In een eerder bericht schreef ik al over het eetdagboekje waarmee ik werk in de praktijk. Het is niet de klassieke versie die enkel kijkt naar wat je eet, maar het is er eentje die je uitdaagt om vooral ook na te gaan waarom je eet. In dit blogbericht wil ik kort even schetsen waarom ik deze manier van documenteren gebruik in de praktijk.

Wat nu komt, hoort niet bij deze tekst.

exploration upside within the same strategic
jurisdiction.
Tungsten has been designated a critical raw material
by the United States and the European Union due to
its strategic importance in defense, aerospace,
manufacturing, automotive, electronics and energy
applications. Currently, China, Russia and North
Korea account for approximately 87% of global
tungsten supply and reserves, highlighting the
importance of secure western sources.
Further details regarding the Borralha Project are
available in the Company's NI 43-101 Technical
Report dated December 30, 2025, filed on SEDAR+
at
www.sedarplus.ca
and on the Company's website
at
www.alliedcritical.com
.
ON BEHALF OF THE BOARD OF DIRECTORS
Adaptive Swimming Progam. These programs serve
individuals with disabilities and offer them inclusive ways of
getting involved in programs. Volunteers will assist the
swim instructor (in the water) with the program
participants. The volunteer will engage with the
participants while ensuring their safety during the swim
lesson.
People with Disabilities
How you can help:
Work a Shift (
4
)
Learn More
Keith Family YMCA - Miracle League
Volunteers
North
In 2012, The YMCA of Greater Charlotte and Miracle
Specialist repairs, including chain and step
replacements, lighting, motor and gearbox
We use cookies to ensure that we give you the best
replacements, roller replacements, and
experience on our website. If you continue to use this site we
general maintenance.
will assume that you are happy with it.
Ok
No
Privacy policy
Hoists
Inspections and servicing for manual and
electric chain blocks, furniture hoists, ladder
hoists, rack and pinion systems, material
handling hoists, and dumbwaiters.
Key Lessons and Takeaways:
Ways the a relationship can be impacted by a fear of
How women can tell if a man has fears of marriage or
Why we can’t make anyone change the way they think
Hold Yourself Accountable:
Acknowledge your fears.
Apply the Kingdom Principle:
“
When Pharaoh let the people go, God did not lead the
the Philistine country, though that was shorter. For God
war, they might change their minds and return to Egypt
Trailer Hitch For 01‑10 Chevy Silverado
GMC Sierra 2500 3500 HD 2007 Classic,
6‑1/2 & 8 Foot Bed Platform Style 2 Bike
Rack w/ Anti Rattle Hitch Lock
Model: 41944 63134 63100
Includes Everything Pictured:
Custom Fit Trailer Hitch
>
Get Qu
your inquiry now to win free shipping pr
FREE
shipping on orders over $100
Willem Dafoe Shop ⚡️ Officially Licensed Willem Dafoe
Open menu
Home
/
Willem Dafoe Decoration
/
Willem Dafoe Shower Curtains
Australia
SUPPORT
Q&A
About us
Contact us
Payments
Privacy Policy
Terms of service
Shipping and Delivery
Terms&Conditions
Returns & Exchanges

De vicieuze cirkel van afvallen en aankomen
Je mag nog alle kennis van de wereld hebben over wat je volgens de regels van de voedingsleer wel en niet zou mogen eten. Als je daarnaast niet snapt of inziet waarom je eet – welke gebeurtenissen, gedachten en gevoelens jou aanzetten om te eten (gedrag) – dan blijf je vaak in een vicieuze cirkel hangen van afvallen en weer aankomen.

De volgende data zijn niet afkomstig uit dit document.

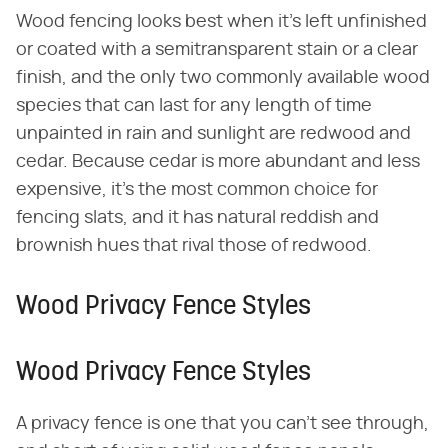
Wood fencing looks best when it's left unfinished
or coated with a semitransparent stain or a clear
finish, and the only two commonly available wood
species that can last for any length of time
unpainted in rain and sunlight are redwood and
cedar. Because cedar is more abundant and less
expensive, it's the most common choice for
fencing slats, and it has natural reddish and
brownish hues that rival those of redwood.
Wood Privacy Fence Styles
Wood Privacy Fence Styles
A privacy fence is one that you can't see through,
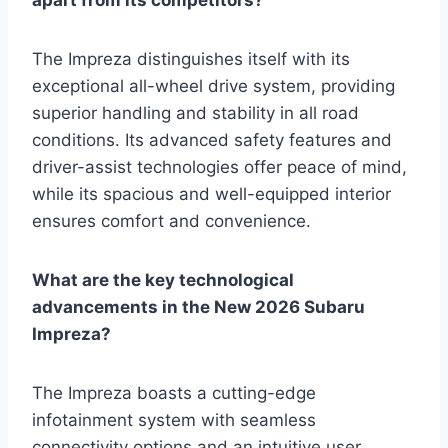
apart from its competitors?
The Impreza distinguishes itself with its
exceptional all-wheel drive system, providing
superior handling and stability in all road
conditions. Its advanced safety features and
driver-assist technologies offer peace of mind,
while its spacious and well-equipped interior
ensures comfort and convenience.
What are the key technological
advancements in the New 2026 Subaru
Impreza?
The Impreza boasts a cutting-edge
infotainment system with seamless
connectivity options and an intuitive user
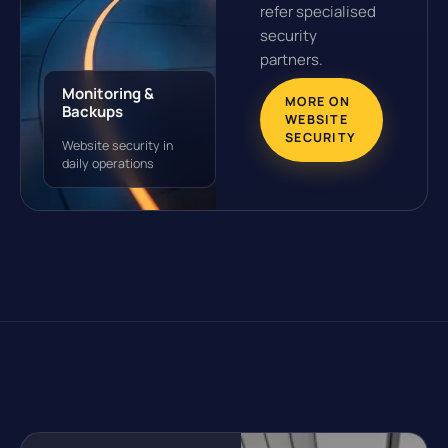
refer specialised
security
partners.
Monitoring &
MORE ON
Backups
WEBSITE
SECURITY
Website security in
daily operations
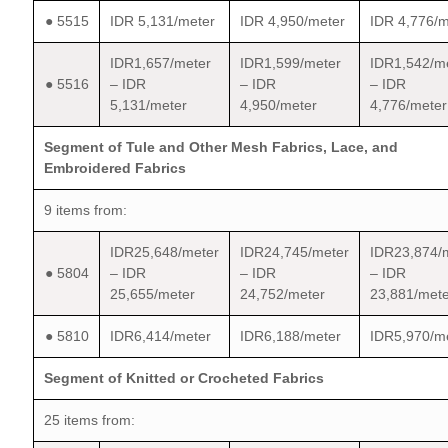
● 5515
IDR 5,131/meter
IDR 4,950/meter
IDR 4,776/m
IDR1,657/meter
IDR1,599/meter
IDR1,542/m
● 5516
– IDR
– IDR
– IDR
5,131/meter
4,950/meter
4,776/meter
Segment of Tule and Other Mesh Fabrics, Lace, and
Embroidered Fabrics
9 items from:
IDR25,648/meter
IDR24,745/meter
IDR23,874/
● 5804
– IDR
– IDR
– IDR
25,655/meter
24,752/meter
23,881/mete
● 5810
IDR6,414/meter
IDR6,188/meter
IDR5,970/m
Segment of Knitted or Crocheted Fabrics
25 items from:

De vreugde die je voelt wanneer je eindelijk of voor de zoveelste keer dat gewicht weer kwijt bent, kan snel vervangen worden door een gevoel van falen en mislukking wanneer de kilo’s waar je zo hard voor gezwoegd hebt er in geen tijd weer bij zijn. Weer een mislukte actie en in jouw ogen nogmaals de bevestiging dat je niet genoeg karakter of wilskracht hebt en dus niks waard bent.
Wilskracht is beperkt
Maar wat als ik je zeg dat het weinig met wilskracht of karakter te maken heeft? Wilskracht is namelijk beperkt, het kent een einddatum, tot dan volhouden en daarna gedaan. Wilskracht kan je ook vertalen als iets heel graag willen, maar niet mogen van jezelf. Je wil het wel graag eten, maar je mag niet van jezelf, je dieet, je omgeving…

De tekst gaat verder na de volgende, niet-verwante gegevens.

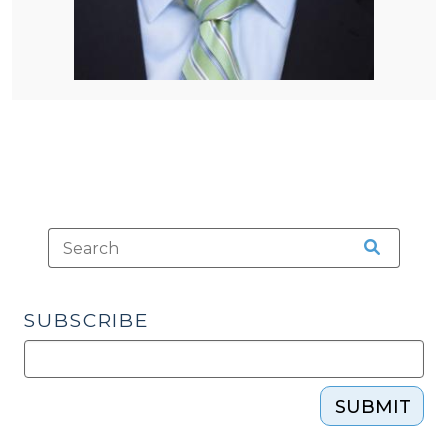
SUBSCRIBE
SUBMIT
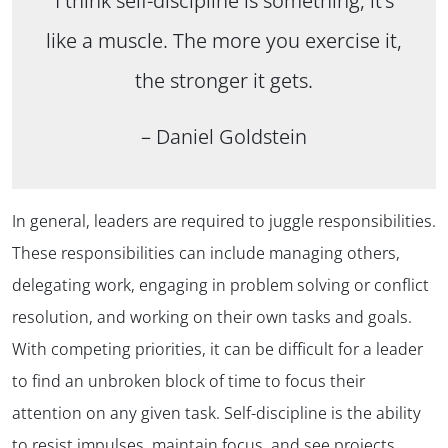
I think self-discipline is something, it’s
like a muscle. The more you exercise it,
the stronger it gets.
– Daniel Goldstein
In general, leaders are required to juggle responsibilities.
These responsibilities can include managing others,
delegating work, engaging in problem solving or conflict
resolution, and working on their own tasks and goals.
With competing priorities, it can be difficult for a leader
to find an unbroken block of time to focus their
attention on any given task. Self-discipline is the ability
to resist impulses, maintain focus, and see projects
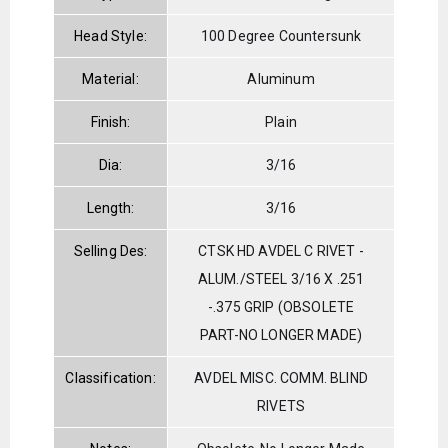
Head Style:
100 Degree Countersunk
Material:
Aluminum
Finish:
Plain
Dia:
3/16
Length:
3/16
Selling Des:
CTSK HD AVDEL C RIVET -
ALUM./STEEL 3/16 X .251
-.375 GRIP (OBSOLETE
PART-NO LONGER MADE)
Classification:
AVDEL MISC. COMM. BLIND
RIVETS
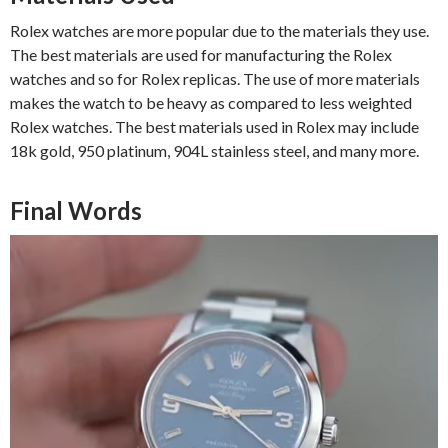
Rolex watches are more popular due to the materials they use.
The best materials are used for manufacturing the Rolex
watches and so for Rolex replicas. The use of more materials
makes the watch to be heavy as compared to less weighted
Rolex watches. The best materials used in Rolex may include
18k gold, 950 platinum, 904L stainless steel, and many more.
Final Words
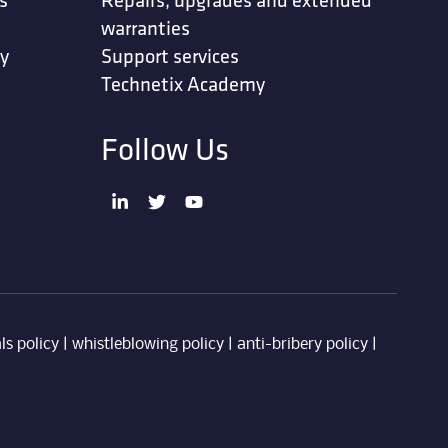
warranties
ty
Support services
Technetix Academy
Follow Us
ls policy
|
whistleblowing policy
|
anti-bribery policy
|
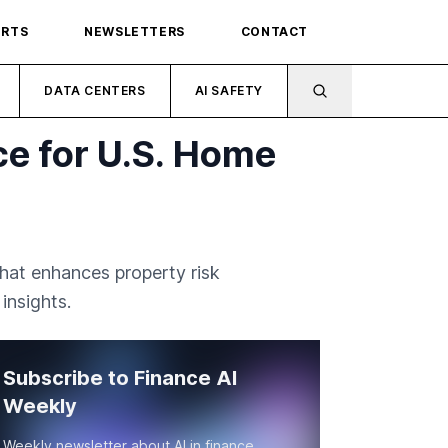
ORTS
NEWSLETTERS
CONTACT
DATA CENTERS
AI SAFETY
ce for U.S. Home
hat enhances property risk
insights.
Subscribe to Finance AI
Weekly
Weekly newsletter about AI in finance.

Merk je ook hoe dat frustratie bij je opwekt? Deze frustratie begint zich na verloop van tijd te wreken, of je je er nu bewust van bent of niet. En in plaats van daar lessen uit te leren door je af te vragen waarom jij die frustratie ervaart, waarom de manier waarop je bezig bent dergelijke gevoelens oproept bij je, kijk je naar jezelf en besluit je al snel dat jij degene bent die niet goed bezig is.
Misschien moeten we het deze keer eens over een andere boeg gooien:
Wat als jij nu eens niet het probleem blijkt te zijn?
Welke perspectieven kan dat je bieden denk je?